There is submitted Exhibit C, a statement outlining historical data concerning physical re-examinations on the Erie Railroad. This exhibit is hereby made part of this ex parte statement.
There is also submitted Exhibit B copy of a report signed by Mr. John A. Maxvin, secretary-treasurer, General Chairmen's Association of the Erie Railroad. On November 17, 1936, the members of this Association met with the chief surgeon, Doctor J. F. Dinnen, in his office at Cleveland, Ohio, for the purpose of discussing physical re-examination and physical examination cases. Obviously a conclusion was reached and apparently concurred in by all present that, "the final disposition of these cases should be left to the chief surgeon instead of the local medical examiner."
The request that is before your Board in this particular case is entirely unjustified, and it should be declined for the following reasons:
FINDINGS: The Second Division of the Adjustment Board, upon the whole record and all the evidence, finds that: 549-4 188
The carrier or carriers and the employe or employes involved in this dispute are respectively carrier and employe within the meaning of the Railway Labor Act, as approved June 21, 1934.
This Division of the Adjustment Board has jurisdiction over the dispute involved herein.
The question here is over the claimed right of the carrier to require physical examinations after employment.
There is no provision in this agreement providing for re-examination of these employes.

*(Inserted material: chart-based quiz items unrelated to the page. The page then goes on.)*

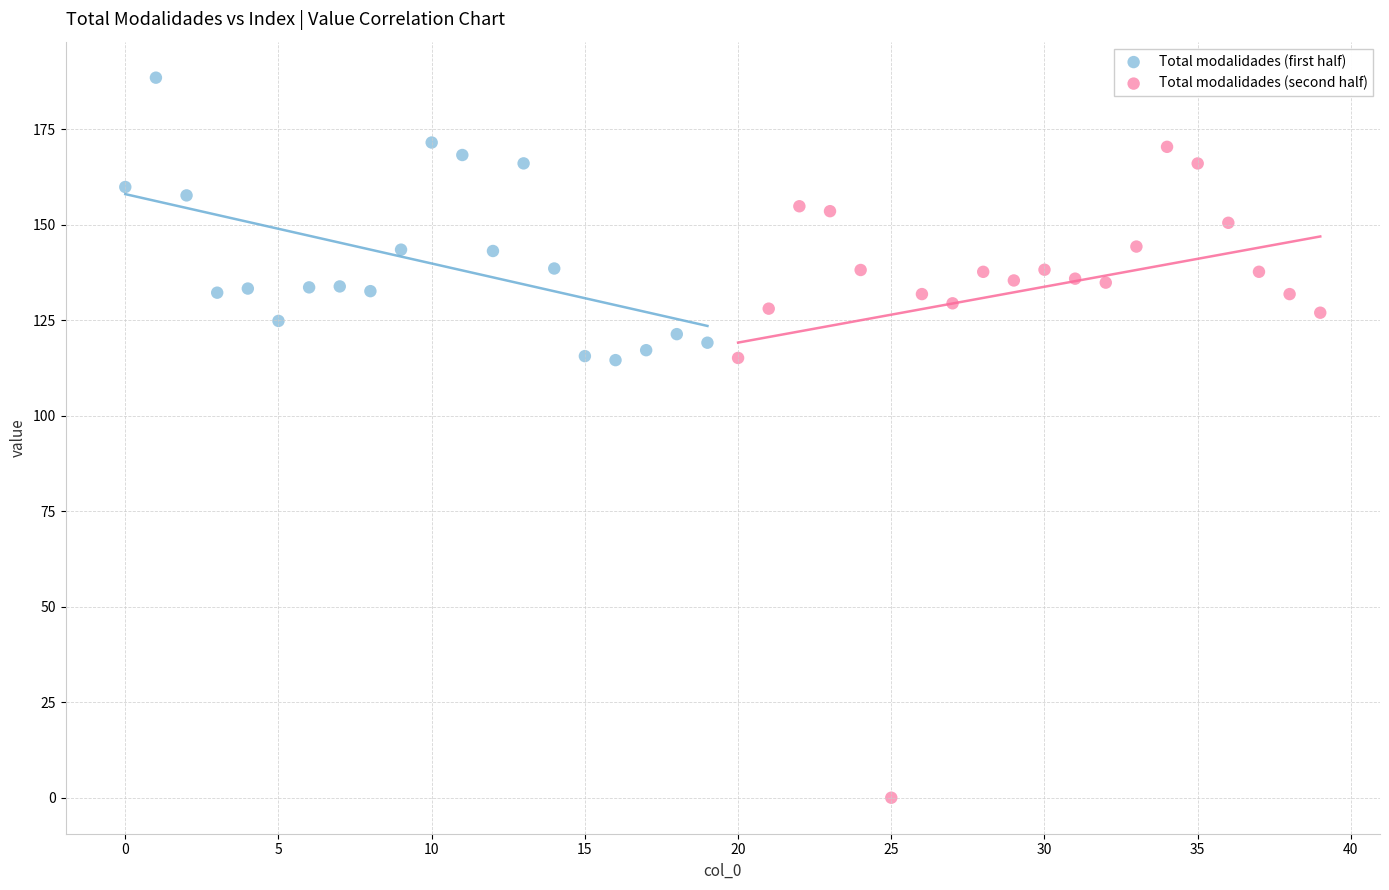

Which series contains the highest Y value?

Total modalidades (first half)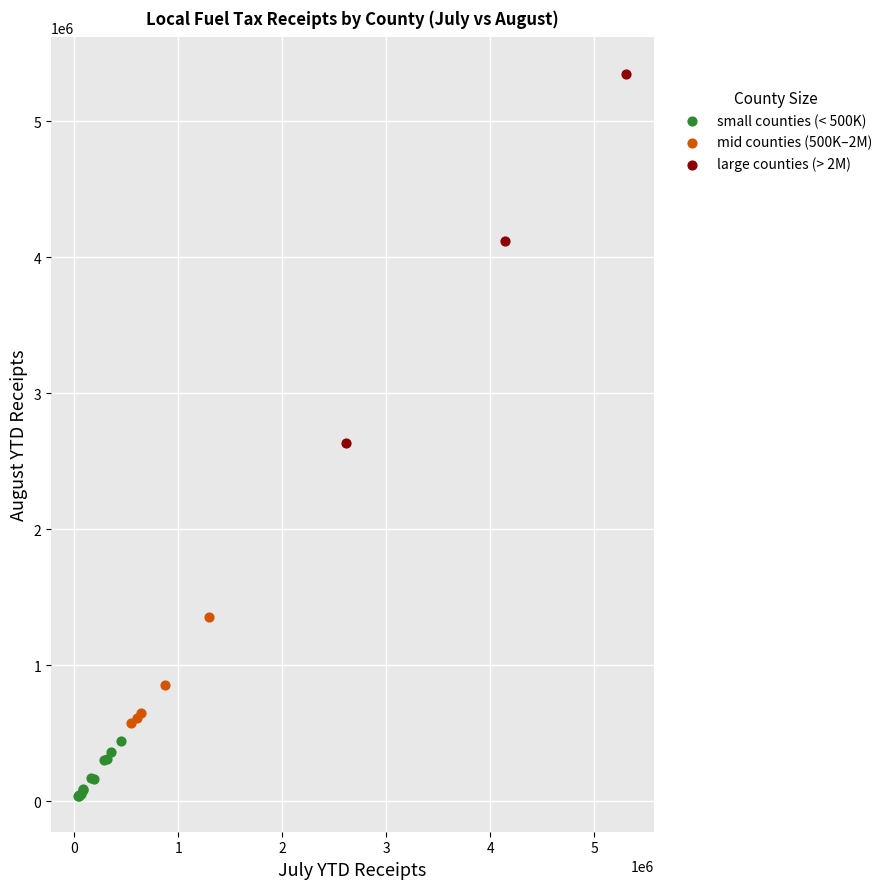

Which series has the largest Y range (max minus min)?

large counties (> 2M)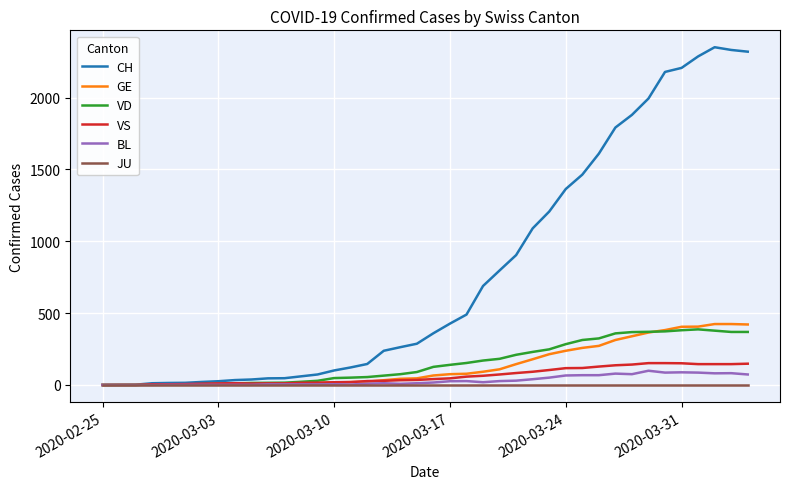

Which series has the largest range (max minus min)?

CH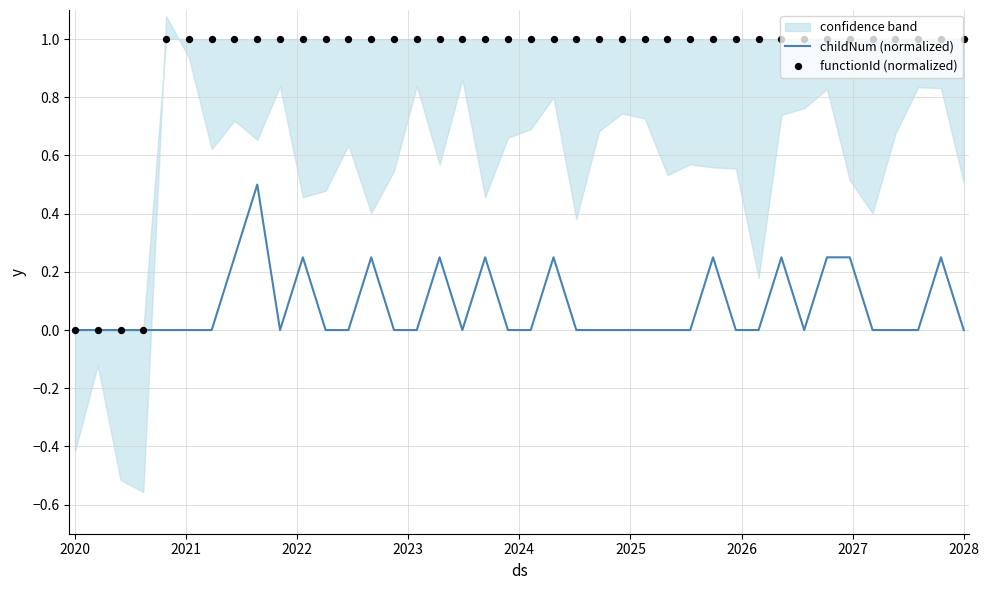

Is the value of childNum (normalized) at 2027 greater than the value of functionId (normalized) at 11?

No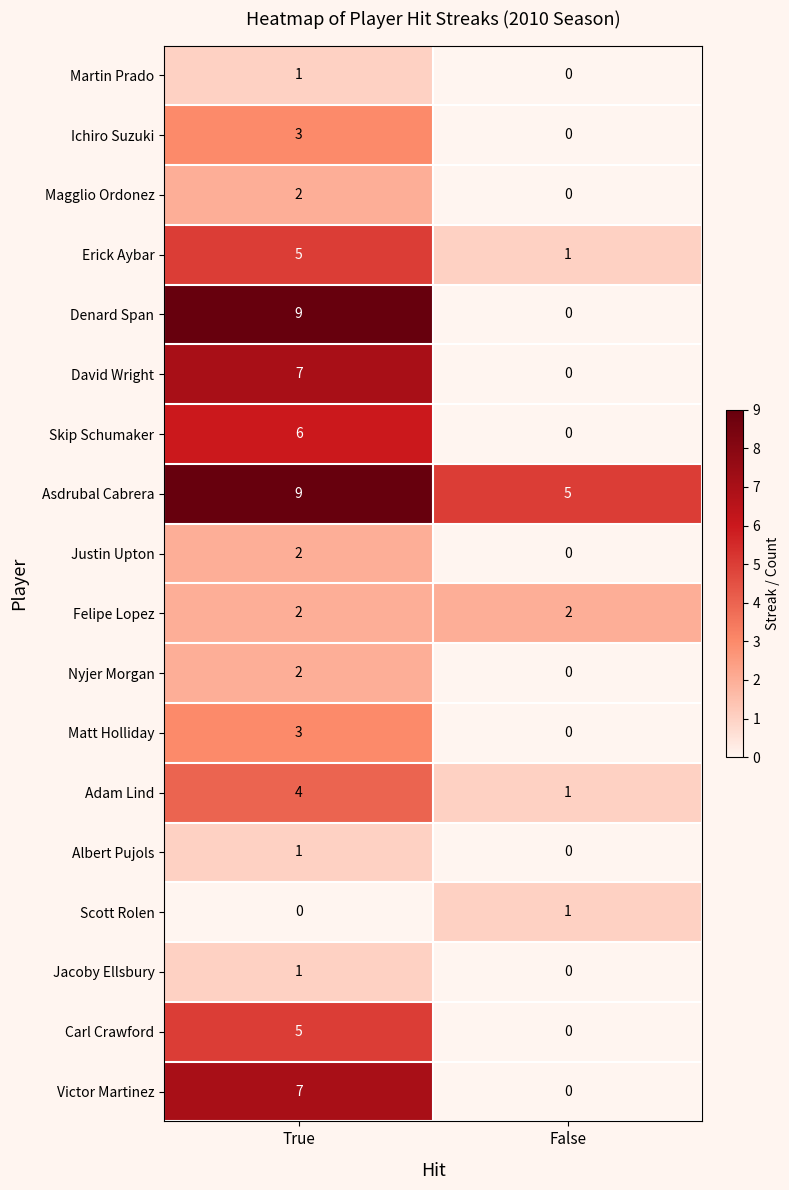

The value of Justin Upton at True is 1. True or false?

False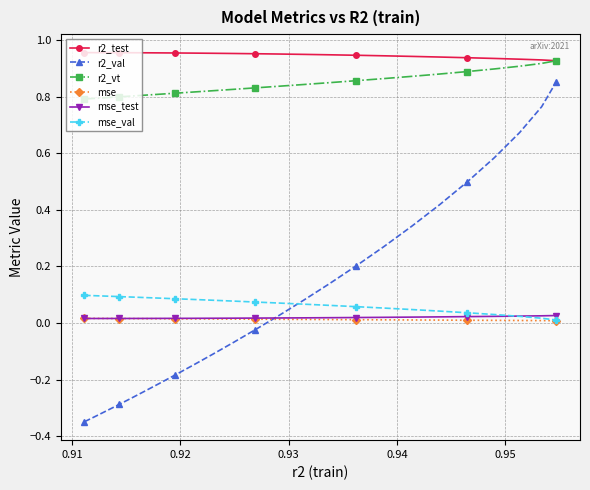

Which series has the largest total across all categories?

r2_test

Moreover, there is nothing in the record or in the history of the controversy between the employes and the carrier on this question that would indicate that the employes were ever willing that such a practice be adopted.
Though it has been held in general that physical examinations may not be required of these employes, there must be some limit to the contention that the carrier cannot require such examinations under any circumstances. It would not be reasonable to contend that there are no circumstances in which it may not be required.
A change in the employe's condition of such a nature as to be obvious and likely to subject not only such employe but fellow employes to much hazard, would give the carrier the right to investigate to determine if his condition is such as actually to be hazardous. It does not embrace the right to examine for mere inroads of age.
Where a serious accident has occurred, or a serious illness experienced, such as to make it apparent to anyone that the man's condition has so changed as to make it probable that his retention or resumption of work would constitute a serious hazard, it is but reasonable to assume that the carrier has the right to protect itself and fellow employes.
This does not give the right to the carrier to insist on an examination before returning to service of a furloughed employe or an employe on leave of absence without some other reason as stated in this opinion.
There was no loss of time as DiRito worked the same number of days as was worked by other shop craft employes during the month of December, 1939.